Tovar, 21, came away impressed with Witt, who turns 23 in less than two weeks.
“I didn’t know him before, but man he is really good,” Tovar said. “But I don’t compete. I just compete with myself.”
On Friday, Tovar battled the wind to catch an infield pop and doubled a straying Witt off first base.
Tovar added a double as part of a six-run eighth inning in a 7-2 Rockies victory.
Tovar also went 2-for-3 in Saturday’s 6-4 victory and doubled for one of the Rockies’ eight hits in their 2-0 series finale loss.
Tovar’s impact is growing. From Opening Day to April 25, Tovar struggled to a .187/.247/.240 slash line with four doubles, seven RBIs and 25 strikeouts in 22 games. But the Rockies’ commitment to Tovar as the shortstop of their next phase never wavered.

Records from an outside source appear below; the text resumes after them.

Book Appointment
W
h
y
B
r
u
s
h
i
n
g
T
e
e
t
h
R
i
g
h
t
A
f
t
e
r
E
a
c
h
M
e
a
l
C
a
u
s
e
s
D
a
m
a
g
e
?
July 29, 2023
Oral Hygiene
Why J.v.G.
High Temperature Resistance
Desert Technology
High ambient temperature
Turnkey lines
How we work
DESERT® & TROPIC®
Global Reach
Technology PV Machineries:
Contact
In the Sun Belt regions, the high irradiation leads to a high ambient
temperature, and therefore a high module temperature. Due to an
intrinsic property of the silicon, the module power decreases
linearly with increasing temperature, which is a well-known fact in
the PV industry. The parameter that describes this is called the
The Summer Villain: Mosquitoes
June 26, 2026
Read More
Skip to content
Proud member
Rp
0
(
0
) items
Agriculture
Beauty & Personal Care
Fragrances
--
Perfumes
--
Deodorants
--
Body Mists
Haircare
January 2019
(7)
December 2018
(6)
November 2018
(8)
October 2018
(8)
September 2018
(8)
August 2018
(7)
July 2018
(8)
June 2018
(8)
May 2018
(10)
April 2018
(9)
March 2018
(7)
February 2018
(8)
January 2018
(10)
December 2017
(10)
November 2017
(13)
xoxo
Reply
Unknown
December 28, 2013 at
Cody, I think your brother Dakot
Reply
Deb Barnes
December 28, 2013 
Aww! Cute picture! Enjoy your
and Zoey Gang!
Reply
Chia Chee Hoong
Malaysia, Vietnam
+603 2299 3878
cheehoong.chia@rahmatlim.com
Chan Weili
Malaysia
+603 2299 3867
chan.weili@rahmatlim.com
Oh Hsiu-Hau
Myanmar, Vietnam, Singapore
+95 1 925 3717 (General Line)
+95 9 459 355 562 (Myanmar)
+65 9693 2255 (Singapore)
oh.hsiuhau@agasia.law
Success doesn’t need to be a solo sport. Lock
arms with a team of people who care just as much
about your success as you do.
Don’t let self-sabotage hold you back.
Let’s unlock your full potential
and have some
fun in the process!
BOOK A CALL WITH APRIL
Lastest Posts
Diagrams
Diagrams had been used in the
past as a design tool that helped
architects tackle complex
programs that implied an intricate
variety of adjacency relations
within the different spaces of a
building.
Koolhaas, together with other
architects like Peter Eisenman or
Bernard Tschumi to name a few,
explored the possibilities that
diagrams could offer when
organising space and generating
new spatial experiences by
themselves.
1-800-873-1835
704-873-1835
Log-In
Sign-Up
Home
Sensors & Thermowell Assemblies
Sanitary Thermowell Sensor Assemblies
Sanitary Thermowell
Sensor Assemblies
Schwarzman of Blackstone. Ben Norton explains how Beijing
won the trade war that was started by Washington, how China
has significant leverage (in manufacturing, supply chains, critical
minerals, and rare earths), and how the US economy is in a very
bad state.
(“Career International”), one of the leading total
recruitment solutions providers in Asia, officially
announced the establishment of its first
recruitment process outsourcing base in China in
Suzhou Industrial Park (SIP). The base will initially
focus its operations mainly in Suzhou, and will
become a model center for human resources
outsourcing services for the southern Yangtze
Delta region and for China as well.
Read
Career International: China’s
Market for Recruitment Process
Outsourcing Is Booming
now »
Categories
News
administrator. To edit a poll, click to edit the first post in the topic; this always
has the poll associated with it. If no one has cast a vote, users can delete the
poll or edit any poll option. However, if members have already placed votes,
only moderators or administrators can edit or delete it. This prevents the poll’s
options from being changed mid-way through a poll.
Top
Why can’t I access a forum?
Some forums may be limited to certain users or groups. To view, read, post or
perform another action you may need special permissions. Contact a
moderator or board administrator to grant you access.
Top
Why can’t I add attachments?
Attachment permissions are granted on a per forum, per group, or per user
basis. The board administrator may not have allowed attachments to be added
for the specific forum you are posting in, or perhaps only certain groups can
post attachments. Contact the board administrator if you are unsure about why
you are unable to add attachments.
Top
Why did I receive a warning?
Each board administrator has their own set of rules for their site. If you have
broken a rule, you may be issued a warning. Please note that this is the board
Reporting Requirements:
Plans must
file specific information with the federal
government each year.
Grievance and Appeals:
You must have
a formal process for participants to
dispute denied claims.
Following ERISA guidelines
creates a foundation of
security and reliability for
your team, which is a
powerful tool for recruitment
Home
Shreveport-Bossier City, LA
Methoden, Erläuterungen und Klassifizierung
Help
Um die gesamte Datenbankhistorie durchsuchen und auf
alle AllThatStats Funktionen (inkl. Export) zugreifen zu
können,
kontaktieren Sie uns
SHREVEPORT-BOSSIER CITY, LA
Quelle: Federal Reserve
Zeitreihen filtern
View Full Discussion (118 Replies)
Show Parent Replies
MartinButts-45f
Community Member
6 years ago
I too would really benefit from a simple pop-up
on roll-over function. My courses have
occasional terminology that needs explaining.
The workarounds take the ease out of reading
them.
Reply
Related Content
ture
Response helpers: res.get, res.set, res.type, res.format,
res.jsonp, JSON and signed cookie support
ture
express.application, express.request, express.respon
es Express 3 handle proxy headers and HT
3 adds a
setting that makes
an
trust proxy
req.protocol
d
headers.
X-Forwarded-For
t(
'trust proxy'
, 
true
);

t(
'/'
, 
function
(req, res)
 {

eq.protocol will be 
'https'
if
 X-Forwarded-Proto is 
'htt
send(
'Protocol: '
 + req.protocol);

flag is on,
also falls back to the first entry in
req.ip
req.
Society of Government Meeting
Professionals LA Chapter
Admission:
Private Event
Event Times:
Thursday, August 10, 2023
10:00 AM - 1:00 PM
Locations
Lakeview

Since April 26, he has rewarded them by slashing .285/.325/.504 with 13 doubles, a triple and four home runs.
Laying off the low-and-outside breaking ball is still a work in progress, as evidenced by his 36 strikeouts in the 35-game period. But the team is 17-18 in those games. One reason is Tovar’s offensive impact, not to mention his increasingly comfortable glovework, to lead an infield that has improved dramatically since the first month.
Two confidence-building actions -- one seen, one unseen -- in the last week and a half have propelled Tovar.
Tovar provided the walk-off single in a 7-6 home victory over the Marlins on May 25. Before the next game, against Mets star Max Scherzer, hitting coach Hensley Meulens felt there was a breakthrough. Tovar drew two walks against Scherzer and has had 12 hits, including a home run and six doubles, in the nine games since.
“Working with ‘Bam Bam’ [Meulens] the plan has always been the same -- he wants me to maintain my aggressiveness throughout the whole approach, but communicating with him and having the right game plan,” Tovar said.
The best endorsement from manager Bud Black is Tovar has so lived up to the scouting reports on his maturity that “we sort of take it for granted.” Then Tovar reminds him by making easy work of difficult plays, like this chopper he handled to throw out the D-backs’ speedy Jake McCarthy.
But Black believes Tovar will be one of the new shortstops that folks will appreciate for years to come.
“There was a generation of shortstops a couple of decades ago -- Derek Jeter, Alex Rodriguez, Nomar Garciaparra … I’m missing some, but they were Hall of Fame-type players,” Black said. “Now there’s an influx of new young shortstops, with our guy, Witt, and we’ll see the guy the Yankees have, Anthony Volpe.
“There are some good ones. Our guy is going to be right there with them all.”